Every span sets ERROR status and records the exception when one propagates through it.

### IORails Span Reference

**`guardrails.request`** is the root span for a request. Span kind `SERVER`.

| Attribute                   | Type   | When set           | Description                                                                                                           |
| --------------------------- | ------ | ------------------ | --------------------------------------------------------------------------------------------------------------------- |
| `gen_ai.operation.name`     | string | Always             | The value `guardrails`, marking the request boundary.                                                                 |
| `request.id`                | string | Always             | Request identifier derived from the OpenTelemetry trace ID.                                                           |
| `guardrails.request.input`  | string | Content capture on | JSON-encoded input messages received from the caller.                                                                 |
| `guardrails.request.output` | string | Content capture on | The text actually returned to the caller. On a blocked request this is the refusal message, not the raw model output. |

When speculative generation is active, the request span also carries these attributes:

| Attribute                                | Type    | When set                  | Description                                                     |
| ---------------------------------------- | ------- | ------------------------- | --------------------------------------------------------------- |
| `speculative_generation.mode_active`     | boolean | Speculative generation on | The value `true`.                                               |
| `speculative_generation.first_completed` | string  | Speculative generation on | The branch that completed first: `input_rails` or `generation`. |
| `speculative_generation.first_rejector`  | string  | Speculative generation on | The branch that rejected the request: `input_rails` or `none`.  |

**`guardrails.rail`** is one span per rail that runs, wrapping the rail's execution. Span kind `INTERNAL`.

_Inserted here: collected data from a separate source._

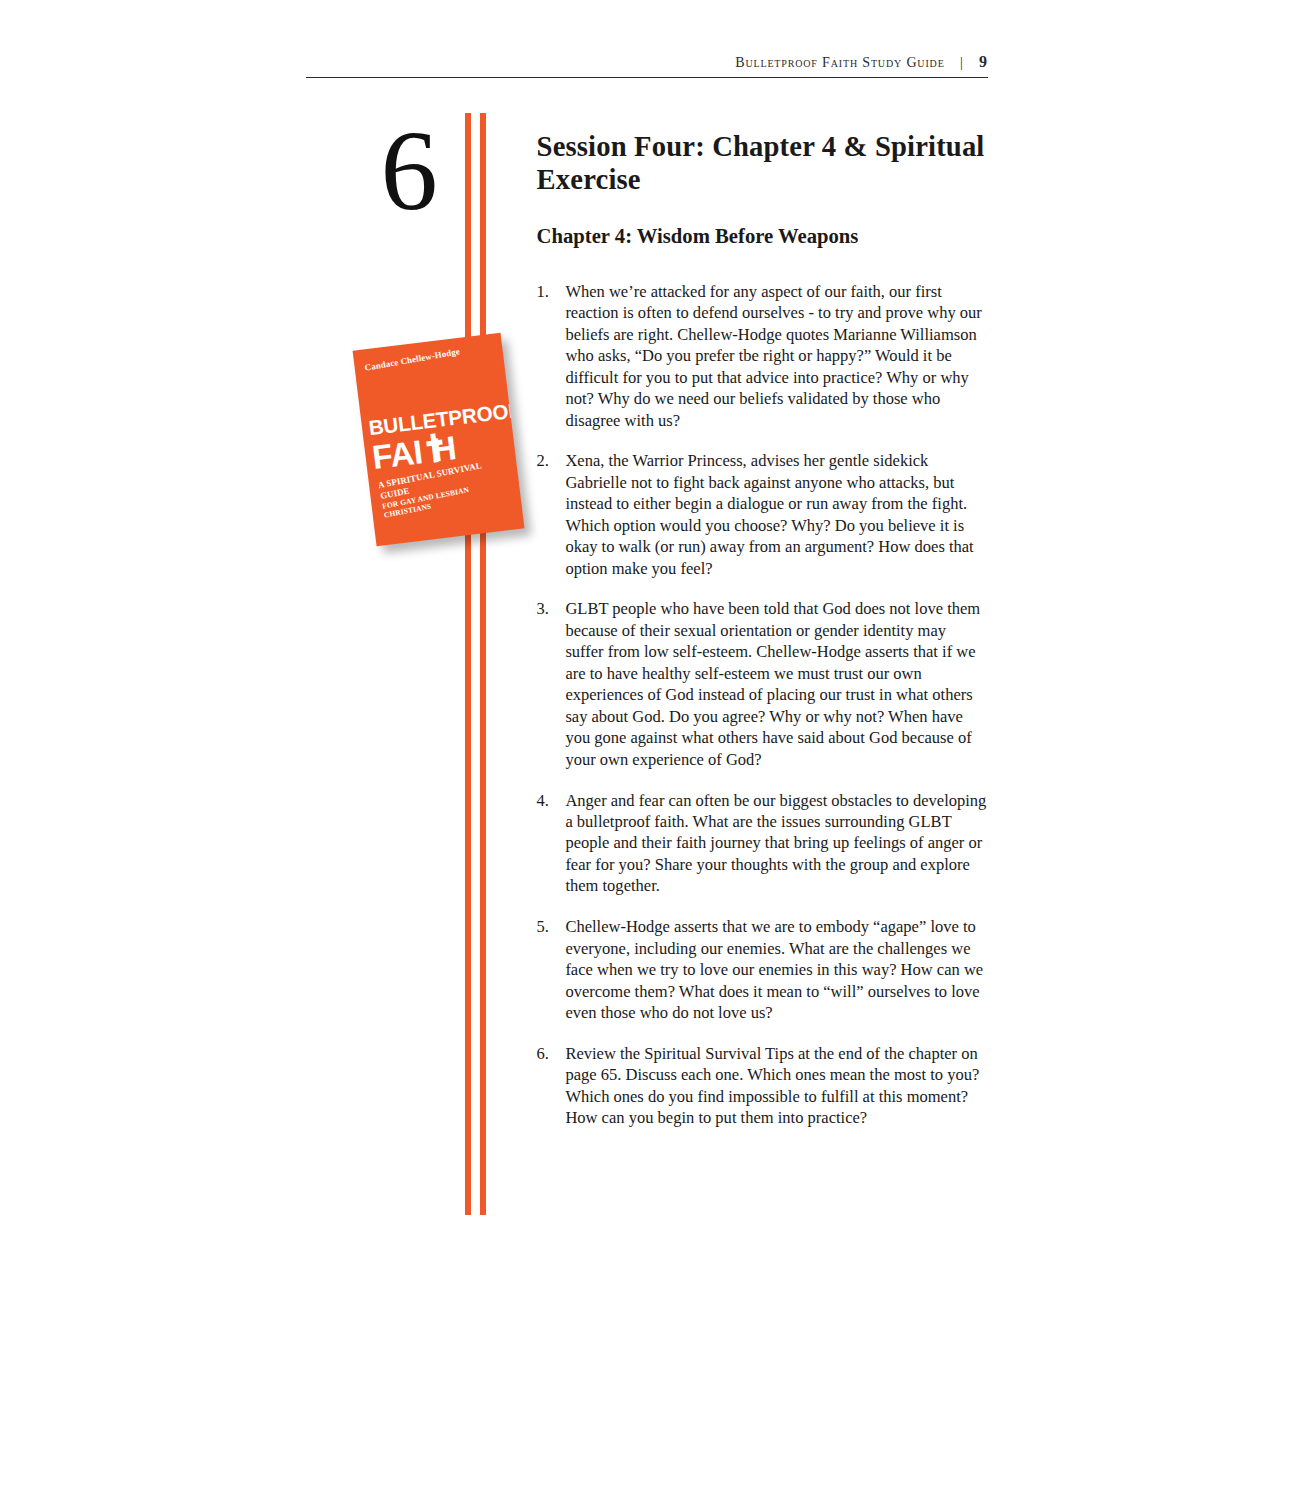Bulletproof Faith Study Guide|9
6
Session Four: Chapter 4 & Spiritual Exercise
Chapter 4: Wisdom Before Weapons
1. When we’re attacked for any aspect of our faith, our first reaction is often to defend ourselves - to try and prove why our beliefs are right. Chellew-Hodge quotes Marianne Williamson who asks, “Do you prefer tbe right or happy?” Would it be difficult for you to put that advice into practice? Why or why not? Why do we need our beliefs validated by those who disagree with us?
2. Xena, the Warrior Princess, advises her gentle sidekick Gabrielle not to fight back against anyone who attacks, but instead to either begin a dialogue or run away from the fight. Which option would you choose? Why? Do you believe it is okay to walk (or run) away from an argument? How does that option make you feel?
3. GLBT people who have been told that God does not love them because of their sexual orientation or gender identity may suffer from low self-esteem. Chellew-Hodge asserts that if we are to have healthy self-esteem we must trust our own experiences of God instead of placing our trust in what others say about God. Do you agree? Why or why not? When have you gone against what others have said about God because of your own experience of God?
4. Anger and fear can often be our biggest obstacles to developing a bulletproof faith. What are the issues surrounding GLBT people and their faith journey that bring up feelings of anger or fear for you? Share your thoughts with the group and explore them together.
5. Chellew-Hodge asserts that we are to embody “agape” love to everyone, including our enemies. What are the challenges we face when we try to love our enemies in this way? How can we overcome them? What does it mean to “will” ourselves to love even those who do not love us?
6. Review the Spiritual Survival Tips at the end of the chapter on page 65. Discuss each one. Which ones mean the most to you? Which ones do you find impossible to fulfill at this moment? How can you begin to put them into practice?
Candace Chellew-Hodge
BULLETPROOF
FAIt H
A Spiritual Survival Guide
for Gay and Lesbian Christians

| Attribute                | Type    | When set                       | Description                                                                                       |
| ------------------------ | ------- | ------------------------------ | ------------------------------------------------------------------------------------------------- |
| `rail.type`              | string  | Always                         | `Input` or `Output`.                                                                              |
| `rail.name`              | string  | Always                         | The rail's flow name.                                                                             |
| `rail.stop`              | boolean | When the rail blocks           | Set to `true` only when this rail blocked the request. A passing rail leaves the attribute unset. |
| `guardrails.rail.input`  | string  | Content capture on             | JSON-encoded snapshot of the rail's inputs.                                                       |
| `guardrails.rail.reason` | string  | Content capture on, block only | The human-readable reason the rail blocked the request.                                           |

**`guardrails.action`** is one span per action a rail invokes. Span kind `INTERNAL`.

| Attribute     | Type   | When set | Description                            |
| ------------- | ------ | -------- | -------------------------------------- |
| `action.name` | string | Always   | The name of the action being executed. |

**`chat {model}`** is a `CLIENT` span for one LLM call, named `{operation} {model}`, such as `chat gpt-4o-mini`.
The operation is `chat` because IORails issues chat completions.
This span carries the token-level GenAI attributes; see [Token-Level Attributes](#token-level-attributes) for the emission semantics.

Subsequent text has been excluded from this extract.